C. Conclusions du comité
C. Conclusions du comité
- 725. Le comité prend note avec préoccupation des allégations, très graves, qui se réfèrent à l'assassinat de trois dirigeants syndicaux, à l'arrestation de 12 dirigeants et militants syndicaux, à l'expulsion de travailleurs qui se trouvaient au siège du Syndicat des travailleurs de la construction et à l'intrusion de membres de la sécurité de l'Etat dans des locaux et dans des assemblées de syndicats.
- 726. De manière générale, le comité tient à signaler à l'attention du gouvernement que les droits des organisations de travailleurs et d'employeurs ne peuvent s'exercer que dans un climat exempt de violence, de pressions ou menaces de toutes sortes à l'encontre des dirigeants et des membres de ces organisations, et qu'il appartient aux gouvernements de garantir le respect de ce principe. (Voir 291e rapport, cas no 1700 (Nicaragua), paragr. 310.) Par ailleurs, la liberté syndicale ne peut s'exercer que dans une situation de respect et de garantie complets des droits fondamentaux de l'homme, en particulier du droit à la vie et du droit à la sécurité de la personne. (Voir, par exemple, 233e rapport, cas no 1233 (El Salvador), paragr. 682; 238e rapport, cas nos 1199, paragr. 267, et 1262, paragr. 280; 239e rapport, cas nos 1176, 1195 et 1215, paragr. 255 c).)
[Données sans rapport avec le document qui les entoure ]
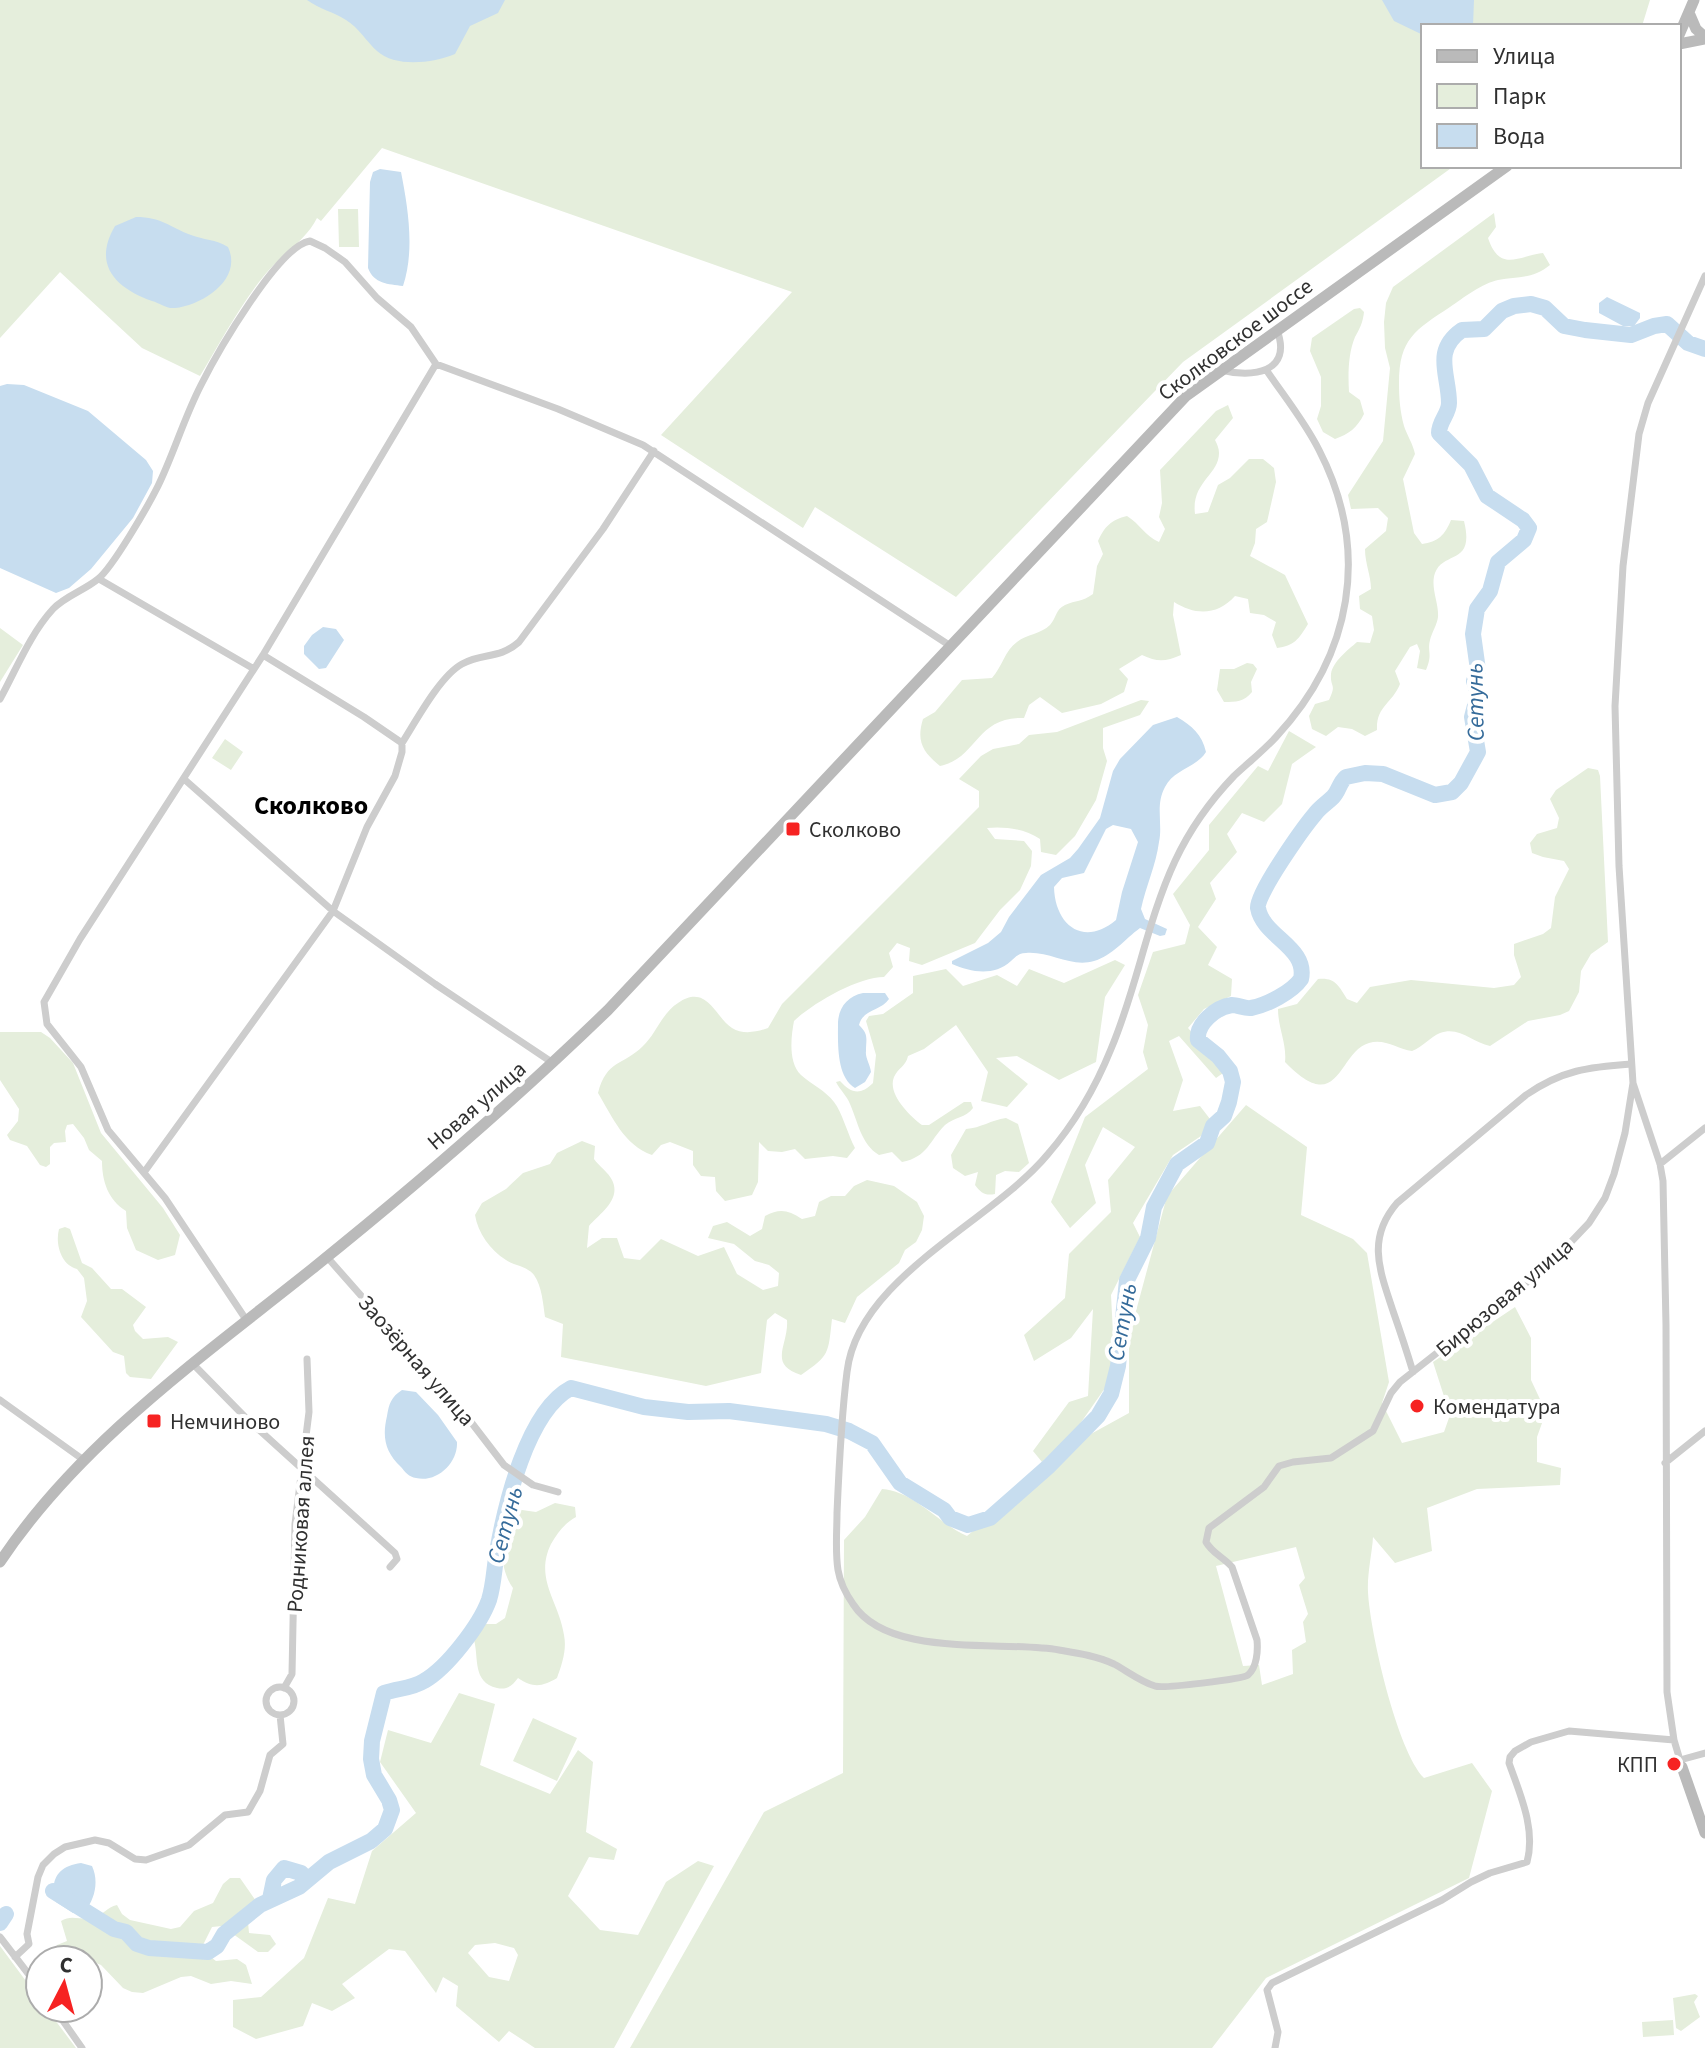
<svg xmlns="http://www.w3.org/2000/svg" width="1705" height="2048" font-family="'Source Sans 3',sans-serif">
<rect width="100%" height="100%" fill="#fff"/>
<path fill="#e5eedc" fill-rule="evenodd" d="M0,0h1650l-8,26h-219v140h31l-271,196 -227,235 -141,-90 -12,21 -142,-93 131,-143 -410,-144 -61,73 -4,-3c-11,23 -38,38 -54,59 -24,30 -43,66 -63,99l-58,-28 -82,-76 -60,66z
M338,209h20l1,38h-20z
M1494,213l2,14 -8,11c12,35 30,18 55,15l7,12c-17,14 -31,11 -52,15 -15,3 -35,18 -48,27 -35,23 -51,32 -51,76 0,15 1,28 5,43 3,9 9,18 11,28l-12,25 11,54 8,11c16,-2 23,-9 29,-24l13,1c11,45 -20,29 -29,52 -5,14 4,30 3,44 -1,8 -6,15 -8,23 -3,12 3,14 -4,30l-9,-2 3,-17 -3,-7 -7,3 -15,24 5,13c-8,20 -24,22 -23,46l-12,6 -13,-7 -14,-2 -12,9 -14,-7 -3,-13 6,-12 14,-4c8,-17 1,-12 2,-26 2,-13 17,-24 26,-32l13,1 4,-13 -2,-14 -12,-7 -1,-13 12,-7c0,-14 -6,-25 -6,-40l21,-18 2,-13 -10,-10 -27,1 -3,-14 35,-54 7,-73 -5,-20 -1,-26 2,-19 7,-16z
M1360,308l4,4c-1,10 -4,16 -9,25 -7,17 -7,38 -6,55l11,8 4,14c-7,14 -15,20 -29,25l-12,-7 -6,-13 4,-13v-29l-11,-26 2,-13 42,-29z
M1228,405l5,13 -18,22c2,4 4,8 4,13 0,22 -28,29 -24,61l13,-2 10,-27 12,-7 19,-19h14l11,9 2,14 -9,40 -11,7 -1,14 -5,13 35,19 23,49c-9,15 -14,22 -31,24l-5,-13 4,-13 -12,-7 -14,-2 -2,-14 -13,-3c-17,19 -39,20 -61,6l-1,13 8,40c-16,7 -24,7 -39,0l-23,14 9,10 -4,13 -23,12 -39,9 -22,-16 -11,8 -5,13c-48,-2 -46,40 -84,48 -17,-14 -24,-24 -17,-47l12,-7 27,-32 30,-2c10,-11 13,-28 25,-36 10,-8 24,-8 33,-17 7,-8 5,-15 15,-20 11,-5 17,-3 28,-11l4,-28 6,-12 -5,-13c7,-15 13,-21 29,-25 13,8 18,20 32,26l6,-13 -6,-12 3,-14 -2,-33 56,-59z
M0,628l23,17 -23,37z
M1247,663l6,1 4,5 -6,13 1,10c-8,10 -16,10 -28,10l-7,-12 3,-21h14z
M1141,700l8,1 -9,14 -37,13v20l4,13 -11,39 -21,36 -19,19 -15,-3 -1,-13c-15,-10 -36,-13 -53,-11l8,11 29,2 8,10 -1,15 -11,24 -20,20 -25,33 -53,22 -13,-4 1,-13 -13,-5 -8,10 4,14 -9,10c-26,0 -71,26 -90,44 -3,16 -6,41 7,54 11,10 24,15 33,27 8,10 14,33 21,46l-8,10 -14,-2 -28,3 -10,-10 -13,3 -14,-1 -9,-9 -1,40 -6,13 -27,6 -9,-10 -1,-14 -14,-1 -8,-11v-14l-23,-9 -9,3 -9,10c-28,-10 -39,-37 -54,-62 9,-34 25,-27 45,-47 13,-12 19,-33 35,-43 29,-20 37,14 54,25 11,7 25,4 36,0l14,-24 197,-197v-16l-20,-12 22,-23 12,-7 26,-5 10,-9 28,-3z
M1289,731l27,16 -24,17 -10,40 -18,18 -22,-9 -15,21 10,18 -27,31 6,16 -18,28 19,20 -9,18 24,14 -1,17 -27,13 -16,19 38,43 -10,7 -37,-42 -10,5 14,39 -10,31 27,-5 10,13 -9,17 -28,19 -40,68 7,14 -29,58 3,58 -9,35 -30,43 -33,31 -9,-11 36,-49 19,-6 5,-87 -22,29 -37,23 -10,-26 41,-37 4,-44 42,-42 -3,-32 27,-33 -32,-20 -18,38 11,38 -26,25 -19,-26 34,-85 63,-48 -5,-17 5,-27 -10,-30 15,-43 32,-8 5,-19 -17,-31 36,-44v-25l49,-59 10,5z
M225,739l18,13 -12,18 -19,-12z
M1588,768l10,2 2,6 8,166 -17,12 -10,17 -2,21 -10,19 -9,4 -32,6 -38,25c-17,-3 -30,-20 -50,-13 -10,4 -17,14 -28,18 -14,-2 -28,-13 -43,-8 -31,8 -29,76 -84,19 2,-18 -7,-34 -7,-53l19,-5 21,-25c17,-2 21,7 29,20l10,4 13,-16 41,-7 83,8 20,-3 7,-8 -7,-22v-11l29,-10 8,-6 4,-31 14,-28 -5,-8 -21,-4 -11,-4 -2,-10 7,-9 20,-6 2,-10 -9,-19 6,-9z
M1115,960l10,5 -20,32 -9,65 -37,18 -42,-24 -21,2 32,26 -21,23 -26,-6 7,-29 -32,-47 -32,24 -16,7c-2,10 -10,12 -14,21 -7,17 16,39 28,48h7l35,-23h7l2,6c-7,10 -19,9 -28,17 -16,16 -17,32 -43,37l-10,-10 -13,3c-18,-11 -21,-33 -29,-51 -3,-8 -10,-14 -14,-22l4,-1c11,12 20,15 33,2l3,-28 -10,-34 3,-5 14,-2 30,-21v-17l33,-7 17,17 34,-11 20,11 12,-17 35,14z
M0,1032h41l9,6 23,25 28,70 62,75 17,27 -5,20 -17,5 -22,-10 -9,-22 -1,-17c-18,-11 -24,-30 -24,-50l-13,-11 -5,-12 -11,-14 -6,1 -2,6 1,11 -12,1 -4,4v17l-4,3 -6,-2 -13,-19 -17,-6 -3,-5 11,-14 1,-12 -19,-29z
M1246,1105l61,42 -6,68 52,24 14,14 22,129 -7,21 20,40 42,-11 6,-17 -17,-53 82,-55 16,31v42l15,32 -9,25v25l24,6 -1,17 -83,4 -50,19 5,43 -37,12 -22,-26c-1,17 -6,37 -5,55 2,40 29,159 56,186l48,-15 20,28 -23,87 -203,100 -54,70h-582l134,-236 79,-39 1,-233 21,-23 17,-28c32,2 57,35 85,47l122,-101 40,-22v-76l38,-141zM1296,1547l9,31 -6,7 9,29 -5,8 3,20 -14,8 1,24 -31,11 -3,-20 -16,1 -27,-100z
M1006,1118l12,6 11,39 -10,9 -14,-1 -9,4 -1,19c-10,2 -14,-1 -20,-9l3,-13 -13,4 -12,-8 -2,-13 15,-26c15,-1 25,-9 40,-11z
M582,1141l13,5 -1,13c5,7 15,14 18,21 10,20 -13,34 -23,46l-2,22 15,-10h15l7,20 16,2 21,-21 37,17 26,-9 13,27 26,16 15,-4 1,-13 -10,-8 -14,-4 -21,-17 -26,-6 5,-12 14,-4 23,14 12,-7 3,-13c15,-8 23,-6 37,3l13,-3 4,-14 12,-6h14l9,-10 13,-6 27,6 23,16 7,14 -2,14 -6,12 -11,8 -6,13 -42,34 -12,26 -13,-4c-4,35 -2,36 -31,56 -34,-11 -12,-30 -14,-55l-12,-7 -8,7 -6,53 -55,13 -145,-29 2,-33 -18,-7c-2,-13 -3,-31 -11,-42 -7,-9 -19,-9 -28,-15 -16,-10 -28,-27 -31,-45l7,-12 24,-14 17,-16 27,-9 7,-11z
M65,1227l5,2 12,34 10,5 19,21h11l24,18 -13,18 2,6 8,8 25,-2 10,5 -27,37 -21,-2 -4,-4 -2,-17 -11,-4 -32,-35 6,-16 -3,-23 -7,-9c-16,-4 -22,-25 -18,-40z
M555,1503l20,4 1,10c-12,7 -18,15 -25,27 -17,35 8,57 13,91 3,15 -2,29 -7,43 -15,9 -24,10 -39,0 -6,8 -11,12 -21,10 -25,-6 -18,-30 -23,-48l12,-16h10l9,-6 8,-30c-15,-20 -15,-60 2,-79l21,3z
M459,1693l36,11 -15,61 70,29 28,-44 15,12 -7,70 31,17 -3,11 -25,-3 -21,39 32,34 38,5 28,-53 32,-21 16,5 -100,182h-79l-26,-17 -10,11 -43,-36 2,-20 -15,-9 -7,16 -31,-42 -16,-2 -47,35 13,14 -23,13 -20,-8 -9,23 -47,13 -23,-12v-27l28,-3 43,-39 24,-60 27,6 17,-53 44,-38 -36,-51 8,-32 43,13zM495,1943l19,5 4,7 -9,26 -20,-4 -21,-24 7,-8z
M533,1718l44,20 -20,43 -44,-20z
M230,1878h10l18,26 -10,18 1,11 21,2 6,9 -8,8h-10l-36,-26 -10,1 -9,18 5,10 8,6 21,-2 9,6 6,19 -21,-3 -20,3 -20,-8 -10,1 -38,16 -11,-1 -9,-4 -22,-23 -13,-5h-29l-4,-5 2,-10 10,-4 -6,-20c11,-7 20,0 33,-3 9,-3 13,-11 23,-13l5,9 8,6 41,9 9,-2 14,-16 19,-8 10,-19z
M0,1946l40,54v8h6l30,40h-76z
M1695,1994l3,2 -4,6 6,15 -19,14 -5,-3 -3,-30z
M1673,2020l1,15 -31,2 -1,-15z"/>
<path fill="#c7ddef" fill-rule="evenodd" d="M307,0h198l-7,13 -28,13 -15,28c-22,9 -59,14 -78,-3 -11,-10 -18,-23 -31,-31 -12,-8 -27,-11 -39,-20z
M1382,0h92l-1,26h-50v9l-29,-14z
M380,169l21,3c7,36 14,78 2,114 -15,-2 -29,-2 -35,-18l2,-86 3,-10z
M136,217c26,0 33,10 55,18 12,5 25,4 37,12 15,32 -25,58 -53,61 -9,1 -15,-5 -23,-7 -36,-13 -60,-36 -37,-75z
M1607,297l33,16v5l-6,8h-11l-24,-13v-10z
M7,384l17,1 64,26 58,49 7,11 -1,12 -19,35 -42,51 -22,19 -13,5 -56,-25v-182z
M323,627l13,2 8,11 -18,28 -7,1 -15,-15v-8l8,-11z
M1177,717c15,9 25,17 29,35 -10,16 -32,17 -41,35 -10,18 -2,37 -6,55 -3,23 -13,44 -18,67l4,10 22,10 -2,6 -5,1 -20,-8c-15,11 -28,28 -46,33 -23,7 -44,-10 -68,-8 -8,0 -10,4 -15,8 -18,16 -40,11 -59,3v-3l36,-18 13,-11 8,-15 32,-42 29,-17 8,-9 22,-31 13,-47 7,-12 33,-34zM1113,825l18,4 7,13 -16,50 -6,28c-32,27 -61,6 -62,-33l8,-9 22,-5 22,-44z
M863,993h22l4,6c-8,12 -26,10 -30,26 10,10 7,13 7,26 -1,7 4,13 5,21l-6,10 -10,6c-19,-11 -17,-46 -17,-66 1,-15 10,-26 25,-29z
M402,1390l14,2 22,23 19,27c1,21 -20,41 -41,36 -7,-1 -11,-6 -15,-11 -16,-15 -19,-30 -14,-51 2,-12 4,-19 15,-26z
M81,1863l11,3c7,15 3,33 -7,45l-12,2 -17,-11c-7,-22 2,-36 25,-39z"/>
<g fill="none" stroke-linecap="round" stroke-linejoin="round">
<path stroke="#c7ddef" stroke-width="16" d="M53,1891l61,38 12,3 11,12 12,4 59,4 9,-6 7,-12 36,-29 39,-18 30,-25 42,-21 14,-12 7,-19 -3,-10 -15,-25 -3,-16 1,-18 12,-48c14,-5 27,-4 40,-12 23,-13 56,-56 65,-81 5,-16 5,-32 8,-48 8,-46 30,-141 74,-164l73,19 44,5 41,-1 97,13 23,7 23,12 28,40 44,27 6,8 18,7 22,-7 59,-52 49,-50 13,-22 7,-28 9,-86 21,-42 6,-31 23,-43 30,-21 6,-17 11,-10 5,-14 4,-20 -3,-11 -12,-15 -20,-16c-2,-16 18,-33 34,-35 6,0 13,4 19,3 16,-3 41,-16 50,-29 7,-32 -38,-42 -43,-71 -2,-14 46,-81 57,-94 5,-7 12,-11 18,-17 6,-6 6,-14 13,-20l19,-4 18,1 52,21 17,-3 9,-9 17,-31 -6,-35 6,-23 -4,-13 4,-11 -5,-36 4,-25 13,-18 8,-29 26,-22 5,-12 -6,-8 -36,-24 -16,-31 -32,-32c0,-12 10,-19 10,-30 0,-29 -17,-52 13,-73l22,-1 18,-18 12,-5 17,-2 14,4 19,18 21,4 46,5 23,-9 13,-2 21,19 17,6
M270,1899l4,-19 10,-12 17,5 6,6
M0,1923l6,-9"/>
<path stroke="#cdcdcd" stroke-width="7" d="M1221,370c31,8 72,3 56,-40
M1267,371c17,25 38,51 52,79 52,101 33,205 -43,287 -13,14 -28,26 -42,39 -24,25 -44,53 -59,85 -28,60 -38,127 -64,188 -15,37 -37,75 -63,105 -57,69 -190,123 -201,218 -6,47 -8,94 -10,141 0,18 -2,39 1,57 2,12 8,24 15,34 35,55 150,36 206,46 18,3 38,6 55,14 13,7 27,18 41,22 7,3 88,-7 93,-11 9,-8 10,-24 9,-35l-25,-73c-9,-10 -20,-14 -26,-25l3,-14 55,-41 15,-21 14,-4 38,-4 42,-27 18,-38 9,-11 150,-118 39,-41 16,-25 9,-24 11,-41 8,-50
M99,579l155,90
M263,655l101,62 38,26c14,-22 38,-67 60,-79 22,-12 36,-4 57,-22l84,-113 51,-78
M0,699c16,-29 30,-65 53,-90 12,-13 32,-19 45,-30 15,-12 50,-73 60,-93 16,-33 26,-68 43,-101 15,-30 77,-139 109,-144l15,7 20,14 32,36 34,29 25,37 122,45 85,36 306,200
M184,779l149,132 102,73 118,79
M1660,1164l45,-36
M145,1171l188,-260 34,-84 28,-51 7,-24v-9
M327,1257l134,152 43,56 29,20 25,7
M247,1321l-82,-123 -57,-68 -27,-63 -34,-43 -3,-22 36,-63 183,-284 173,-291
M193,1364l52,53 150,136 2,6 -7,8
M1413,1372c-6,-20 -13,-41 -20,-61 -13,-40 -27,-72 4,-108l129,-108c36,-25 63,-28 105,-31
M0,1400l85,61
M1665,1463l40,-32
M266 1701a14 14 0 1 1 28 0a14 14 0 1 1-28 0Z
M284,1688l8,-14 3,-150 14,-112 -2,-53
M1680,1760l25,-7
M1682,1767l-8,-27 -7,-48 -1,-367 -3,-144 -3,-17 -27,-81 -14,-217 -4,-160 8,-140 16,-132 9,-31 57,-127
M0,1937l40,52
M15,1957l14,-13 -2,-10 11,-57 5,-12 11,-11 11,-7 30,-7 14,3 26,16 11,1 43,-15 36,-30 23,-3 12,-21 10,-36 13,-11 -3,-29
M54,2008l28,40
M1275,2048l3,-16 -11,-42 5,-7 170,-83 29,-18 19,-9 37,-11c9,-33 -7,-68 -18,-99l1,-6 5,-6 16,-9 38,-11 105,9"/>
<path stroke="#bababa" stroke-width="11" d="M1690,15l6,14 9,8
M1679,35l15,-35
M1679,44l26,-5
M0,1562c79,-119 202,-205 312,-293 102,-82 202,-168 296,-259l578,-614 321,-230
M1682,1767l23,66"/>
</g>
<g fill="#f62322" stroke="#fff" stroke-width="3">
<rect x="785" y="821" width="16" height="16" rx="4"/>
<circle cx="1417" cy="1406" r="8"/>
<rect x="146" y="1413" width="16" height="16" rx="4"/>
<circle cx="1674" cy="1764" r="8"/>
</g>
<g text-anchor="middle" stroke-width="8" stroke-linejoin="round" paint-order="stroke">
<g font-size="22" fill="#303030" stroke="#fff">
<text transform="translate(1235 339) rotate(-37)" y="8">Сколковское шоссе</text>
<text transform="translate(476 1105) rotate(-41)" y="8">Новая улица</text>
<text transform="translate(1504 1297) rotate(-40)" y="8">Бирюзовая улица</text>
<text transform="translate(417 1360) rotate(49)" y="8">Заозёрная улица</text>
<text transform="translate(300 1524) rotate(-86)" y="8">Родниковая аллея</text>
</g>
<g font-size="22" fill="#303030" stroke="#fff" text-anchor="start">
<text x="809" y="837">Сколково</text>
<text x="1433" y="1414">Комендатура</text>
<text x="170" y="1429">Немчиново</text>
<text x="1658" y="1772" text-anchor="end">КПП</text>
</g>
<g font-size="24" font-style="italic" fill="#356b9a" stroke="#fff">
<text transform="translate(1475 702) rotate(-91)" y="8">Сетунь</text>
<text transform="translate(1122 1322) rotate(-80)" y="8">Сетунь</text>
<text transform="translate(505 1525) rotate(-75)" y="8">Сетунь</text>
</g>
<g font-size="26" font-weight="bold" fill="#000" stroke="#fff">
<text x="311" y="814">Сколково</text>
</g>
</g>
<rect x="1421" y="24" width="260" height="144" fill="#ffffff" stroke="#acacac" stroke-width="2"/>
<rect x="1437" y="50" width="40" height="12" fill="#bababa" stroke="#acacac" stroke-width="2"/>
<text x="1493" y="64" font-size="24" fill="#303030">Улица</text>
<rect x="1437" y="84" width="40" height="24" fill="#e5eedc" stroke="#acacac" stroke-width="2"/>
<text x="1493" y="104" font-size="24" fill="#303030">Парк</text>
<rect x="1437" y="124" width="40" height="24" fill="#c7ddef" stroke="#acacac" stroke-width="2"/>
<text x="1493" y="144" font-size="24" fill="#303030">Вода</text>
<g transform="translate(64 1984) rotate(6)"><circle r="38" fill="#ffffff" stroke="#acacac" stroke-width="2"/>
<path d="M0-6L14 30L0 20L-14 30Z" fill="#f62322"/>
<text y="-12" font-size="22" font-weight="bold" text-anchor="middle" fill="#303030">С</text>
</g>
</svg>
- 727. Plus concrètement, en ce qui concerne les allégations relatives à des atteintes au droit à la vie, le comité déplore profondément l'assassinat des dirigeants syndicaux Rodrigo Rojas Acosta, Israel Perea et Reinaldo Maiguel Camelo et observe que le gouvernement se contente de mentionner, en termes très vagues, que des enquêtes sont en cours à propos des deux derniers assassinats. Le comité tient à insister sur la nécessité de diligenter des enquêtes judiciaires sur tous les cas, afin d'éclaircir pleinement les faits, de déterminer les responsabilités et de sanctionner les coupables, et il demande au gouvernement de prendre les mesures nécessaires en ce sens et de l'en tenir informé. Le comité rappelle que l'absence de jugement contre les coupables entraîne une impunité de fait qui renforce le climat de violence et d'insécurité, et qui est donc extrêmement dommageable pour l'exercice des activités syndicales. (Voir 288e rapport, cas nos 1273, 1441, 1494 et 1524 (El Salvador), paragr. 30; 291e rapport, cas nos 1273, 1441, 1494 et 1524 (El Salvador), paragr. 241; et 292e rapport, cas nos 1434 et 1477 (Colombie), paragr. 255.)
- 728. Pour ce qui est de l'arrestation, le 12 février 1994, à Mesitas, de huit dirigeants syndicaux, le comité note que, selon le gouvernement, il s'agit de membres de l'Armée de libération nationale qui assistaient à une réunion au sommet des dirigeants de la guérilla où des plans de la localité et de deux centrales électriques ont été saisis. Le comité observe que les versions du gouvernement et des organisations plaignantes sont contradictoires puisque les organisations plaignantes soutiennent que les dirigeants en question participaient à un séminaire sur l'économie et les coopératives. Dans ces conditions, le comité demande au gouvernement d'indiquer si une procédure a été entamée contre ces dirigeants syndicaux et s'ils se trouvent en liberté.
- 729. En ce qui concerne les autres allégations relatives à des arrestations, le comité observe que le gouvernement n'a pas fourni d'observations à ce sujet (MM. Freddy Pulecio, Nicodemo Luna et Orlando Patiño) ou n'a donné que des informations insuffisantes (MM. Alvaro Solano et Pedro Chaparro) qui ne permettent pas au comité de déterminer si ces arrestations ont été motivées par des raisons syndicales. Le comité demande donc au gouvernement de lui indiquer les faits et délits qui sont reprochés à tous ces dirigeants, si une procédure a été entamée à leur encontre et s'ils se trouvent en liberté.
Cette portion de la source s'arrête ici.